Mitzi had done a real number on her. I thought back to phrases such as “Polyester Goes to Parliament”, “Pound for Pound the Voter’s Choice” and “The Hulk on the Hill”. It seemed absurd to think of Deb Goodhouse in th
ose terms. She was a large woman, but polished and attractive, looking younger than her fortysomething years. Her overall image was one of competence and calm. Of course, she was a little tense, but that was because I was there.
“Mitzi Brochu.” I met her eyes as I said it.
“What about her?”
“I’m sure you know she’s been killed, and in a most gruesome manner. A client of mine is being investigated for the murder and, as part of the background work for the defense, I’m looking into what kind of woman the victim was.”
A little snort escaped from Deb Goodhouse’s red lips.
I stopped.
“Go on,” she said.
“Well, there were some Ottawa people she liked to skewer in her columns and on her broadcasts. You were one of them. That makes me think you couldn’t be a fan. I wanted to get a sense of how the non-fan would describe her.”
I sat back in my chair. Alex and Donnie’s little sister from hell.
“Well,” she said, “how would you like to pick up your mail some day and see your flowered butt in full-colour spread across the pages of one of your magazine subscriptions? Of course I wasn’t a fan. She didn’t want me to be a fan. She wanted me to be one of her victims.” She paused and watched my face. “I don’t make a good victim, Ms. MacPhee.”

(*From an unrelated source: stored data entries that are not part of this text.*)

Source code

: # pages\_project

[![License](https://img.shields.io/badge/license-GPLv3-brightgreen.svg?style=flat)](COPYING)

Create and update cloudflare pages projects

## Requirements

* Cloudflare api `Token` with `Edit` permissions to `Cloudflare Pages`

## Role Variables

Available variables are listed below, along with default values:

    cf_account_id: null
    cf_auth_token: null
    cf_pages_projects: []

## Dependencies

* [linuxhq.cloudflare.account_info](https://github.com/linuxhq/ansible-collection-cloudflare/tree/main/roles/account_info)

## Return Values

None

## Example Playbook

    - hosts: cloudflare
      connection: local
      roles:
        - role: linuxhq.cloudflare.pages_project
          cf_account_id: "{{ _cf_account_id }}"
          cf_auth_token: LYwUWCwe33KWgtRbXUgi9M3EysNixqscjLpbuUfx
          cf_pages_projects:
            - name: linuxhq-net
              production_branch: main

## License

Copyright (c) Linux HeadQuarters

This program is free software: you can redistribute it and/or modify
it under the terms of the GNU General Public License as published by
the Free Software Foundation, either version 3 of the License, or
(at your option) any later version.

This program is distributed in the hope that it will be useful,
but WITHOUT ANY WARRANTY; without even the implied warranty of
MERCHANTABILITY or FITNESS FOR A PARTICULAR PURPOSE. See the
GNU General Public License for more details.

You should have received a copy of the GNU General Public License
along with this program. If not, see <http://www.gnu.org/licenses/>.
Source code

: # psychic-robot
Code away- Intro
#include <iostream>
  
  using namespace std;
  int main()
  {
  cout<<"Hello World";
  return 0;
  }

“Doesn’t surprise me. But what did you think of her? What emotions did she arouse in you?”
She laughed.
“You don’t get elected, you know, by giving in to your emotions on every little thing. You’ve got to save your energy for what counts.”
“So she didn’t bother you?”
“Of course, she bothered me. Wouldn’t she bother you?”
“She did bother me. And I wasn’t even one of her victims.”
“Neither was I, Ms. MacPhee. She wanted me to be, but I wasn’t.”